Robert Wiene’s direction is superb and very disciplined. Even with a fixed camera the story telling is dynamic and the director cuts quickly between emotionally charged scenes, often using an off-centre iris shot to open and close each act.

Friedrich Fehér, Rudolf Lettinger and Lil Dagover
The actors are also excellent, with Friedrich Fehér having to achieve a huge amount as the heroic Francis – our main connection to this uncertain world whilst Lil Dagover fulfils the role of damaged heroine with aplomb and is also very good at being carried  when catatonic...

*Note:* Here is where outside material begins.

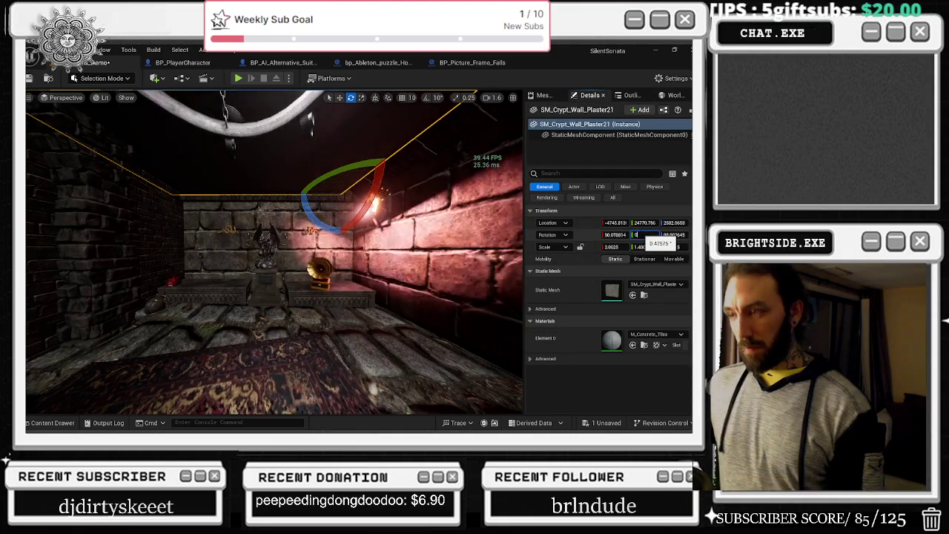
key(Return)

Caligari assailed by obsessive compulsion...
Werner Krauss is wonderfully malevolent as the Doctor driven by an obsession to understand the psychology of slaughter – is he the epitome of unrelenting militaristic-scientific advancement? But it’s Conrad Veidt who creates the icon, his Cesare being a balletic forerunner of so many scissor-handed, Frankenstein monsters with hearts of gold… and you can’t really blame him for Goth.


The version we saw was the 1996 restoration which was enhanced by the excellent but unrelenting score from Timothy Brock which was just that little bit louder than would have been comfortable… or at least it felt that way.

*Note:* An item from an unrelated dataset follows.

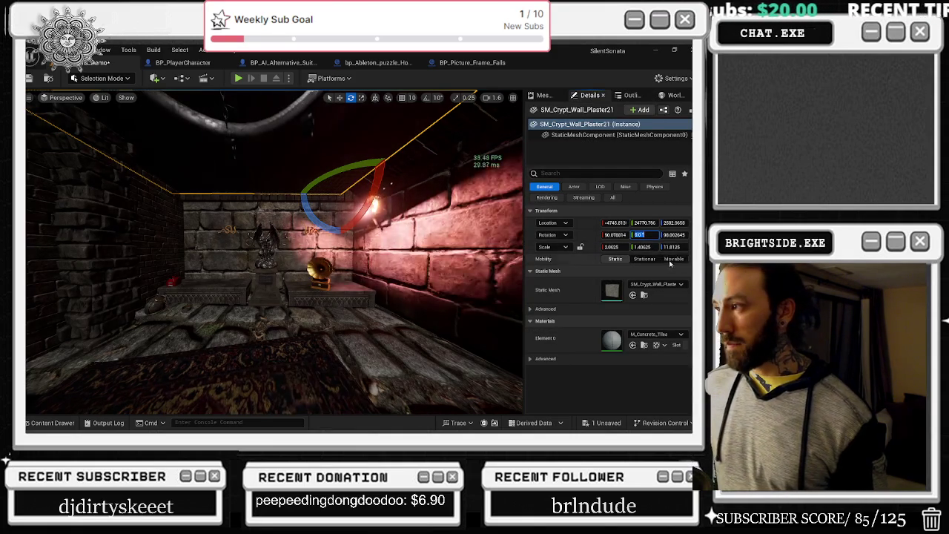
click(615, 235)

Both are available on the Eureka DVD (available from Movie Mail) which has an informative audio essay/commentary from film historian Mike Budd as well as Wiene’s Caligari follow-up Genuine: A Tale of a Vampire (1920).

Mrs Joyce takes in the view at Somerset House before the film begins...

*Northampton goth band, Bauhaus' debut single from 1979...

1 comment:

  1. "Bela Lugosi's dead, but Conrad Veidt is only sleeping". What a great line! You'll have to forgive me for stealing it.